___ KUTIPAN DOKUMEN
Kode etik kedua yang dilanggar yaitu kepentingan public dan objektivitas. Objektivitas dan
indepedensi adalah dimana anggota mempertahankan objektivitas dan bebas dari konflik
kepentingan dalam melaksanakan tanggung jawab profesionalnya. Anggota yang berprakik
bagi public harus independek baik dalam fakta maupun dalam penampilan ketika
menyediakan jasa audit dan jasa atestasi lainnya.
Sanksi yang diberlakukan apabila kasus tersebut terjadi saat ini Rancangan Peraturan
Pemerintah (RPP) tentang praktek akuntan public yang tengah digodok di kementrian
keuangan memuat 7 jenis sanksi administratif yang akan dikenakan kepada akuntan public
(ap), kantor akuntan public (KAP) serta cabang KAP.
Menurut kepala PPAJP (Pusat Pembinaan Akuntan dan Jasa Penilaian) Kementrian
Keuangan, Langgeng subur adanya sanksi administratif pada RPP tersebut mengacu pada
UU no 5 tahun 2011 tentang akuntan publik ketujuh sanksi tersebut paling ringan berupa
rekomendasi untuk menjalankan kewajiban tertentu hingga yang berbentuk denda
rokemendasi untuk melaksanakan kewajiban tertentu, jika AP melakukan pelanggaran
ringan sebagaimana ketentuan 13, 17, 19, 25, 27, 32, 34,3 5 UU no 5 tahun 2011dan
melakukan pelanggaran terhadap SPAP (Standar Profesi Akuntansi Publik) dan kode etik
yang tidak berpengaruh terhadap laporan keuangan yang diterbitkan.
Sanksi berikutnya berupa sanksi tertulis yang dikenakan pada pelanggaran sedang AP dan
KAP tersebut melanggar ketentuan pasal 4, 30 ayat (1) huruf a,b,f pasal 31 dan melakukan
pelanggaran SPAP serta kode etik yang berpengaruh terhadap laporan yang diterbitkan
namun tidak signifikan.pengaruh terhadap laporan yang diterbitkan.
Sanksi pembatasan pemberian jasa kepada suatu jenis entitas tertentu, seperti bank, pasar
modal jika AP dan KAP melakukan pelanggaran cukup berat. pelanggaran yang bermaksud,
jika AP dan KAP melanggar SPAP dan kode etik yang berpengaruh terhadap laporan yang
diterbitkan.
______
- _PETUNJUK LATIHAN_:
1 – Kembalikan persis bagian teks tentang sanksi akuntan publik, mulai dari kata-kata yang memuat "Kode etik kedua" dan berhenti setelah "jasa atestasi lainnya.".
2 – Tulis lanjutan teks tentang sanksi akuntan publik setelah kalimat terakhir yang tertera.
Catatan di bawah ini diambil dari sumber yang berbeda.
___ INFORMASI SUMBER
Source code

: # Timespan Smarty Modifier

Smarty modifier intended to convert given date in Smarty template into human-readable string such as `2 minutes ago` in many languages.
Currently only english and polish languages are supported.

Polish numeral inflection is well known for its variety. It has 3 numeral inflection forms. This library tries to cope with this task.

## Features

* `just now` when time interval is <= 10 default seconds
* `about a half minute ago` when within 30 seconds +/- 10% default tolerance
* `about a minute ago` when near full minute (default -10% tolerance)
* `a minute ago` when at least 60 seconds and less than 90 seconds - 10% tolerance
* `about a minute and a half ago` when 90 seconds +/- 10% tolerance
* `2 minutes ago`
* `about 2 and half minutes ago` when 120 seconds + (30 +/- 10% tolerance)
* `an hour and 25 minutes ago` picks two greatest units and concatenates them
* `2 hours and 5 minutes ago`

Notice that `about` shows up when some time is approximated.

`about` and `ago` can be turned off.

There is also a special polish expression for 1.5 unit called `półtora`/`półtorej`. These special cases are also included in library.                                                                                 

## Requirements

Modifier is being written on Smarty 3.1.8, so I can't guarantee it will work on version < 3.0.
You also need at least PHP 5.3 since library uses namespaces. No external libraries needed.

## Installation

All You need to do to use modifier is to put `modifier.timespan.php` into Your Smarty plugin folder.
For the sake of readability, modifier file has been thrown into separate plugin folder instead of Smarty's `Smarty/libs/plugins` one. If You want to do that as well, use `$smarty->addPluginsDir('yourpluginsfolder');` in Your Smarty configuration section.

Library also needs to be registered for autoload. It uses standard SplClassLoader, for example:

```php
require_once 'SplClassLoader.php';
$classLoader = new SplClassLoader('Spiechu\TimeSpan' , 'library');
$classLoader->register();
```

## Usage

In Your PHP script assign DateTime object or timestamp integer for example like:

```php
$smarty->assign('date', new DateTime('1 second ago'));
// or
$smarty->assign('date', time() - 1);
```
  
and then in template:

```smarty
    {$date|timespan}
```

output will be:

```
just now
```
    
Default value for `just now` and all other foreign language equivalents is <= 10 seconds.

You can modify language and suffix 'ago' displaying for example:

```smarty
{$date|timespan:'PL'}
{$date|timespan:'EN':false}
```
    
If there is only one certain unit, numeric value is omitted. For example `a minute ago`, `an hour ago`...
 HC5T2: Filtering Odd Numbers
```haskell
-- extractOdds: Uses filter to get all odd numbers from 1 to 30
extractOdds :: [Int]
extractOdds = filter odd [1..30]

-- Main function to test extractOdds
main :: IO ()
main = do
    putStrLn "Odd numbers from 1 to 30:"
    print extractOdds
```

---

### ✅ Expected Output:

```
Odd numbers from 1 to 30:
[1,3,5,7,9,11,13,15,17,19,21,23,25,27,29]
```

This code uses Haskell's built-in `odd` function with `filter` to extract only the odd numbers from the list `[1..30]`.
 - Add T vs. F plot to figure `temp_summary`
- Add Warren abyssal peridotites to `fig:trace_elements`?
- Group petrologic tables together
______
- _KUNCI JAWABAN_:
1 –
Kode etik kedua yang dilanggar yaitu kepentingan public dan objektivitas. Objektivitas dan
indepedensi adalah dimana anggota mempertahankan objektivitas dan bebas dari konflik
kepentingan dalam melaksanakan tanggung jawab profesionalnya. Anggota yang berprakik
bagi public harus independek baik dalam fakta maupun dalam penampilan ketika
menyediakan jasa audit dan jasa atestasi lainnya.

2 –
Jenis sanksi keempat, pembatasan pemberian jasa tertentu AP atau KAP tersebut tidak
diperbolehkan memberikan jasa tertentu, seperti jasa audit umum atas laporan keuangan
selama 24 bulan. bila dalam kurun waktu 3 tahun melakukan tindakan yang sama, AP dan
KAP tersebut akan digolongkan melakukan pelanggaran cukup berat.
Sanksi kelima pembekuan izin AP dan KAP yang dikenakan sanksi ini jika melakukan
pelanggaran berat berupa pelanggaran ketentuan pasal 9,28,29,30 ayat 1 huruf c,e,g,h,i UU
no 5 tahun 2011 tentang akuntan punlik dan melakukan pelanggaran terhadap SPAP serta
kode etik yang berpengaruh signifikan terhadap laporan keuangan. sanksi pembekuan izin
diberikan paling banyak 2 kali dalam waktu 48 bulan, namun jika masih melakukan hal yang
sama maka akan dikenakan sanksi pelanggaran berat, ijinnya akan dicabut.
Sanksi keenam berupa pencabutan izin jika AP atau KAP melakukan pelanggaran sanagt
berat yaitu melanggar pasal 30 ayat 1 huruf d,j UU akuntan publik dan melakukan
pelanggaran SPAP serta kode etik yang berpengaruh sangat signifikan terhadap laporan
yang diterbitkan. Adapun sanksi denda telah berlaku lebih dahulu dengan dikeluarkannya PP
no.1 tahun 2013 PNBP (pendapatan negara bukan pajak) dilingkungan kementrian
keuangan.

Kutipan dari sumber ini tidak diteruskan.